Line by line, the data below should be set down unchanged, with images excluded.

Exercise data:
★ ★ ★ ★ ★

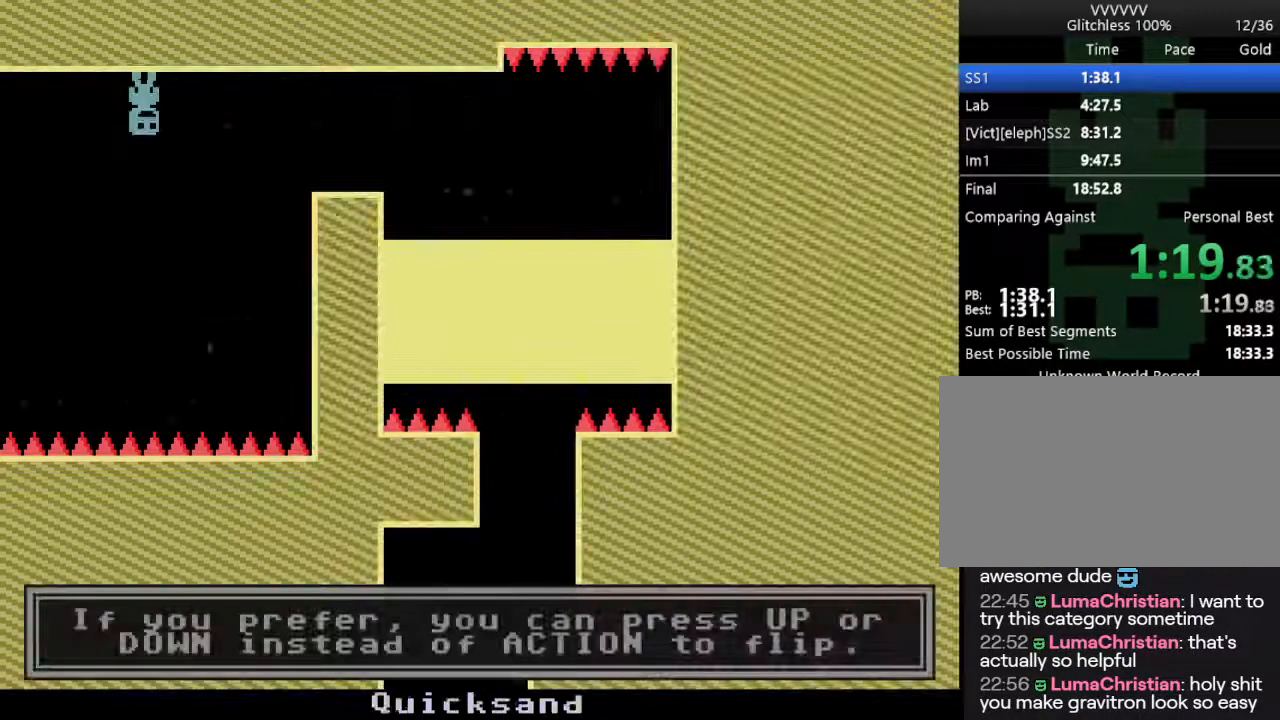
{"keys": ["right", "s"], "events": [[383, "s", "down"]]}
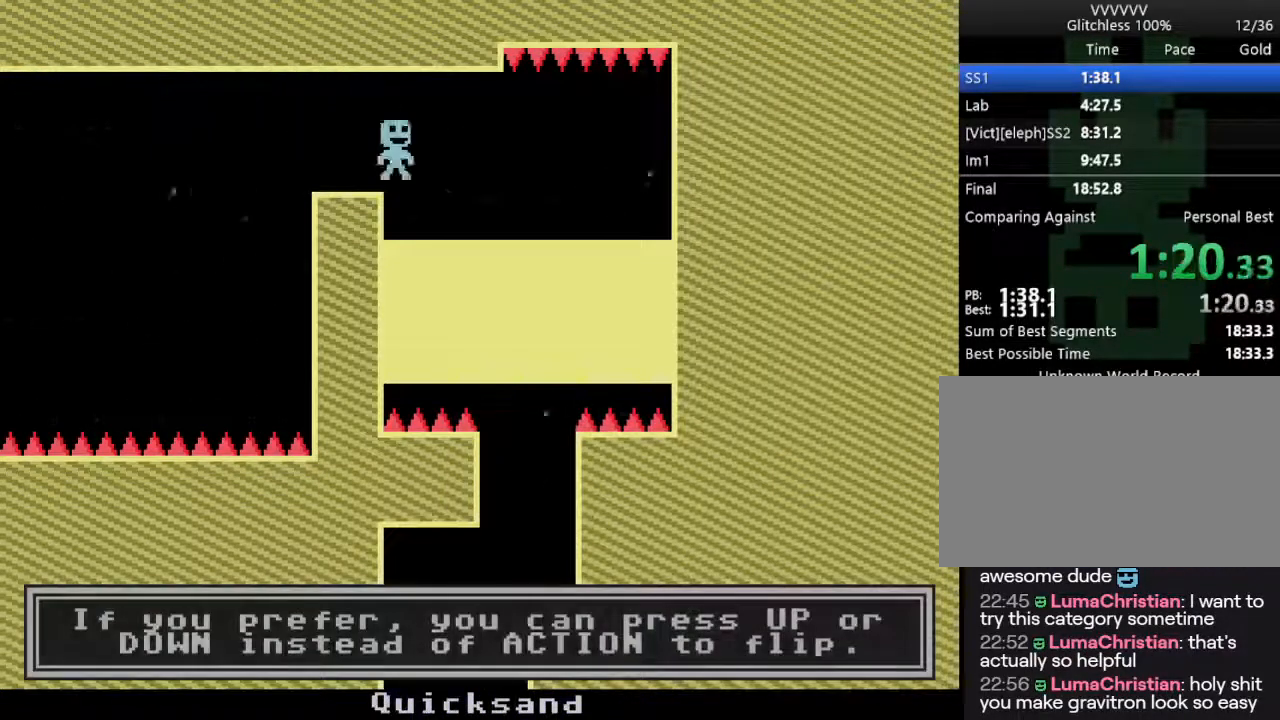
{"keys": [], "events": [[217, "left", "down"], [217, "s", "up"], [267, "left", "up"], [267, "right", "up"]]}
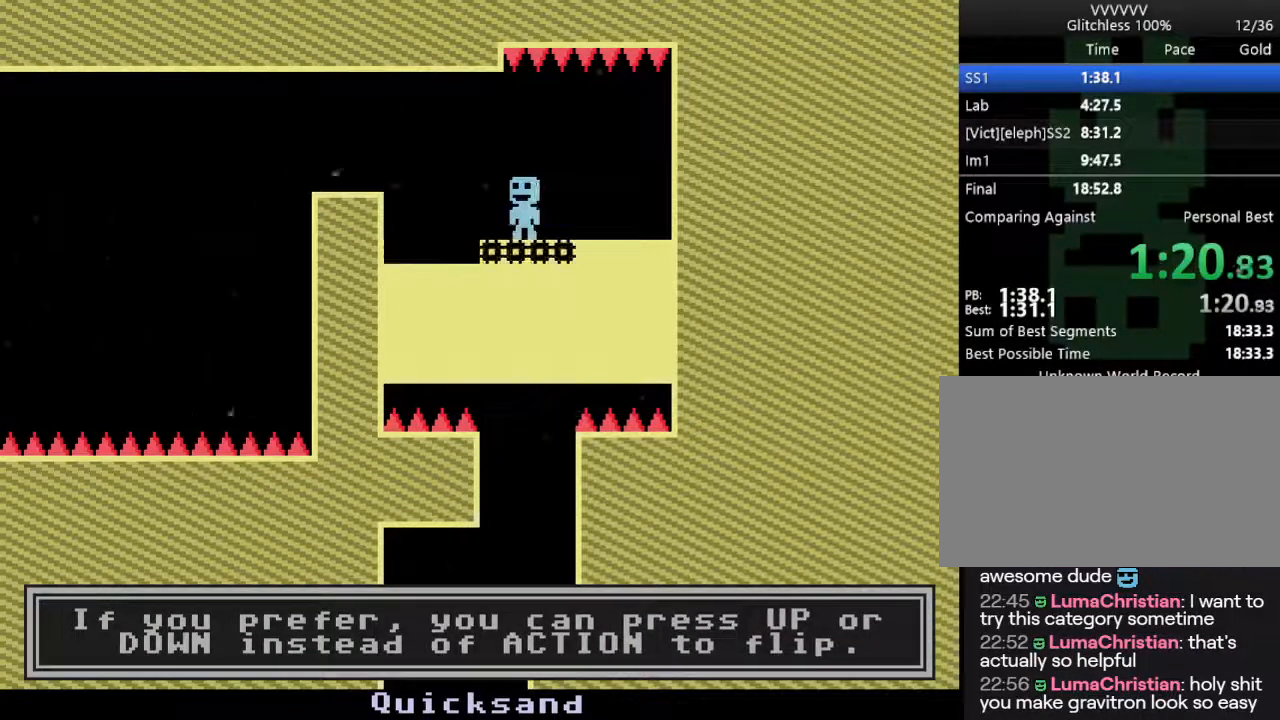
{"keys": [], "events": []}
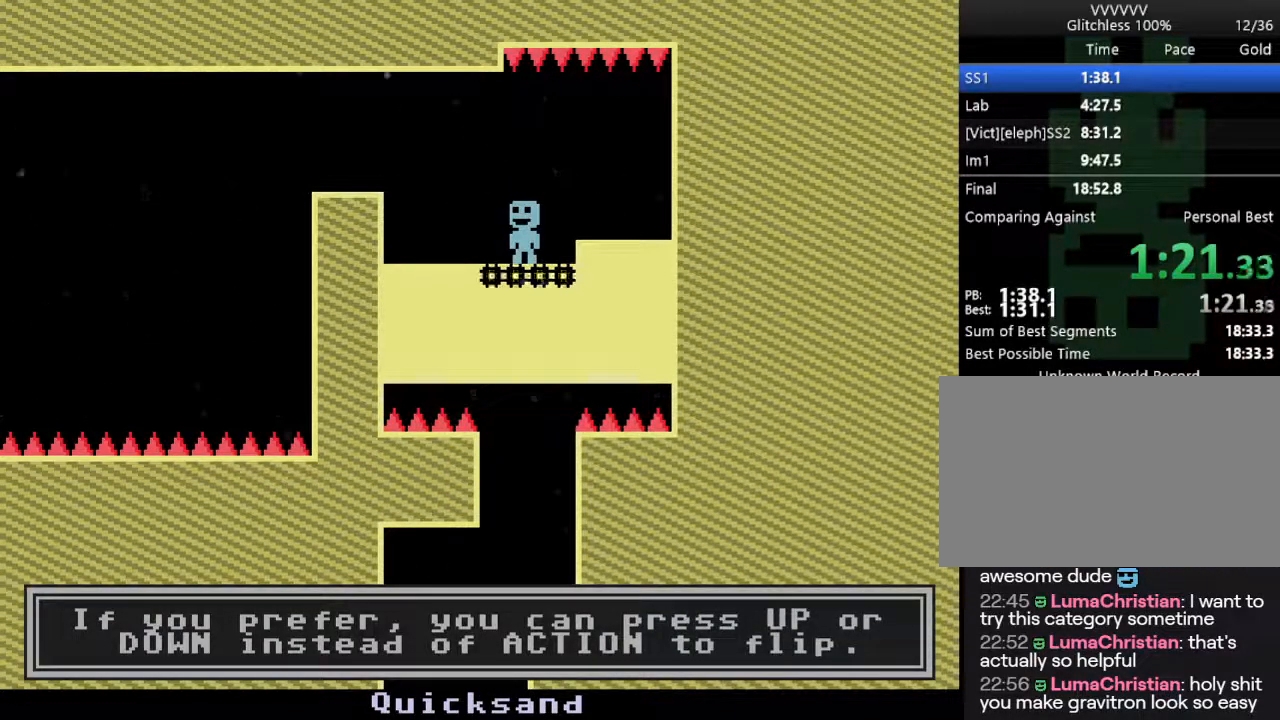
{"keys": [], "events": [[200, "left", "down"], [383, "left", "up"], [383, "right", "down"], [483, "right", "up"]]}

★ ★ ★ ★ ★

Result:
{"keys": ["right", "s"], "events": [[383, "s", "down"]]}
{"keys": [], "events": [[217, "left", "down"], [217, "s", "up"], [267, "left", "up"], [267, "right", "up"]]}
{"keys": [], "events": []}
{"keys": [], "events": [[200, "left", "down"], [383, "left", "up"], [383, "right", "down"], [483, "right", "up"]]}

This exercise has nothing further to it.